Citrus growers in California’s Central Valley are counting the cost of an unusual late-season freeze.
According to California Citrus Mutual (CCM), the weather event swept through the region on Monday night and Tuesday morning, causing temperatures to dip below 25oF (-3oC) for up to 5 hours in the coldest locations.
Citrus growers in the Central Valley are approximately 45-50 per cent through harvesting this year’s crop. Given the timing of the freeze and the good size and sugar content at this point in the season, growers do not anticipate any damage to the current crop.
However, Spring-like conditions over the past several weeks have caused trees to start blooming two to four weeks earlier than usual. The quality and quantity of the bloom is a direct indication of the size of next year's crop and the quality of the fruit.
“Drastic swings in temperature such as what we are experiencing now may cause the early, fragile blooms to ‘drop’ which could translate to a smaller crop for the 2018-19 season,” CCM explained in a statement.

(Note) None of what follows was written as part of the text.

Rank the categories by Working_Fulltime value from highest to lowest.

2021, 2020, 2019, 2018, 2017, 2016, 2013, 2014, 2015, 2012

“The drastic swing in temperature will undoubtedly affect the area's citrus crop, although the full extent of which won't be known until the Spring.”
With the fate of next year's crop of top concern, growers started implementing freeze protection measures early on Monday morning in anticipation for a cold night.
CCM said growers remained optimistic that if there was damage, the trees would have ample time to push out another set of blooms this Spring.